● What to work on:
**A.** In the voice synthesis passage, please rewrite the paragraph beginning "Also, as Modification 2" as a short list that keeps its main facts.
**B.** Reproduce the voice synthesis passage word for word, from "Also, when the" up to and including "changed therein.".
**C.** Carry the voice synthesis passage forward from its final sentence.

----- Selection

Also, when the end operation is not detected in step S508 and an operation
for changing any parameter of velocity, pitch, phonemes, and labels is
detected (step S509), processing shifts to step S510 and the processing
for changing the parameters as an object for a change is executed therein.
In step S511, when a change for setting the voice tone is detected,
processing shifts to step S512 and the setting of the voice tone is
changed therein.
It should be noted that the end operation is not detected in step S508 and
until the change operation for parameters is detected in step S511, the
processing in step S508, S509, and S512 is repeatedly executed.
As described above on Modification 1, even if a synthesized waveform is
automatically obtained once after a natural voice is inputted and then
each parameter is changed, it is possible to realize practical voice
synthesis which can maintain voice reproduction with high quality like
that in the embodiment described above.
Also, as Modification 2, a voice is synthesized once, and then an amplitude
pattern of the original waveform is compared to that of the synthesized
waveform, whereby a velocity value may be optimized so that the amplitude
of the synthesized waveform will match that of the original waveform,
which makes it possible to further improve the voice quality.

----------
----- Data excerpts

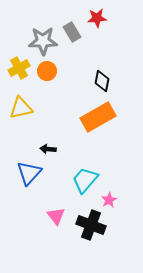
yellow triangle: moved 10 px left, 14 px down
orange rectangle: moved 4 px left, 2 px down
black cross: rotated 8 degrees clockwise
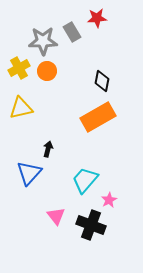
black arrow: rotated 98 degrees clockwise
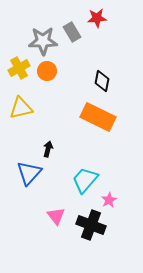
orange rectangle: rotated 56 degrees clockwise
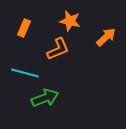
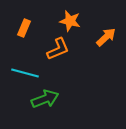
green arrow: moved 1 px down
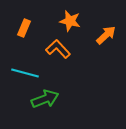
orange arrow: moved 2 px up
orange L-shape: rotated 110 degrees counterclockwise
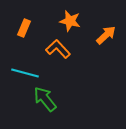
green arrow: rotated 108 degrees counterclockwise
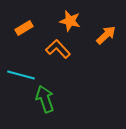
orange rectangle: rotated 36 degrees clockwise
cyan line: moved 4 px left, 2 px down
green arrow: rotated 20 degrees clockwise
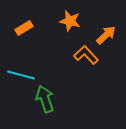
orange L-shape: moved 28 px right, 6 px down
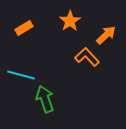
orange star: rotated 25 degrees clockwise
orange L-shape: moved 1 px right, 2 px down
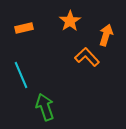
orange rectangle: rotated 18 degrees clockwise
orange arrow: rotated 30 degrees counterclockwise
cyan line: rotated 52 degrees clockwise
green arrow: moved 8 px down
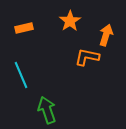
orange L-shape: rotated 35 degrees counterclockwise
green arrow: moved 2 px right, 3 px down
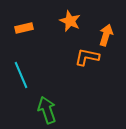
orange star: rotated 15 degrees counterclockwise
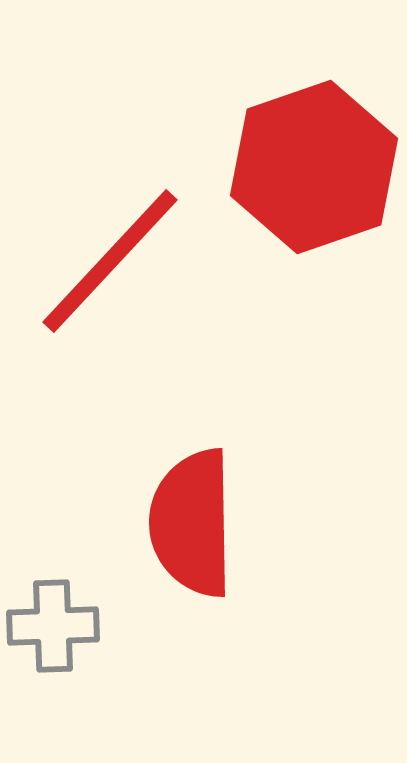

----------

● Answers for this exercise:
**A.**
- A voice is synthesized once.
- The amplitude pattern of the original waveform is compared with that of the synthesized waveform.
- A velocity value may then be optimized so the amplitude of the synthesized waveform matches that of the original waveform.
- This makes it possible to further improve the voice quality.

**B.**
Also, when the end operation is not detected in step S508 and an operation
for changing any parameter of velocity, pitch, phonemes, and labels is
detected (step S509), processing shifts to step S510 and the processing
for changing the parameters as an object for a change is executed therein.
In step S511, when a change for setting the voice tone is detected,
processing shifts to step S512 and the setting of the voice tone is
changed therein.

**C.**
Also, as Modification 3, in a case where the voice tone section does not
have the voice tone data specified by voice-generating information, a
voice may be synthesized by selecting the voice tone having the
characteristics (attribute of the voice tone) similar to the
characteristics (attribute of the voice tone) in the voice-generating
information from the voice tone section.
Detailed description is made hereinafter for Modification 3. FIG. 29 is a
view showing an example of configuration of the header information
according to Modification 3, FIG. 30 is a view showing an example of
configuration of the voice tone attribute in the header information shown
in FIG. 29, FIG. 31 is a view showing an example of configuration of the
voice tone section according to Modification 3, and FIG. 32 is a view
showing an example of configuration of the voice tone attribute in the
voice tone section shown in FIG. 31.
In Modification 3, as shown in FIG. 29 and FIG. 31, each information for
attribute of voice tone with a common format is prepared in the header
information as well as in the voice tone section 43 of the
voice-generating information.
Added to the header information HDRX in the voice-generating information is
information AT for attribute of voice tone as a new parameter, different
from the header information applied to the embodiment described above.
This information AT for attribute of voice tone has configuration, as shown
in FIG. 30, in which data on sex SX, data on age AG, a reference for pitch
PB, clearness CL, and naturality NT are correlated to each other.
Similarly, added to the voice tone section 43 is information ATn for
attribute of voice tone (n: a natural numeral) correlated to the voice
tone data as a new parameter, different from the voice tone section 41
applied to the embodiment described above.
This information ATn for attribute of voice tone has configuration, as
shown in FIG. 32, in which data on sex SXn, data on age AGn, a reference
for pitch PBn, clearness CLn, and naturality NTn are correlated to each
other.
Each item for attribute of voice tone is shared with the information AT for
attribute of voice tone and information ATn for attribute of voice tone,
and is specified as follows:
Sex: -1/1 (male/female)
Age: 0-N
Pitch reference (an average pitch): 100-300 [Hz]
Clearness: 1-10 (clearness is up in accordance with a higher degree
thereof).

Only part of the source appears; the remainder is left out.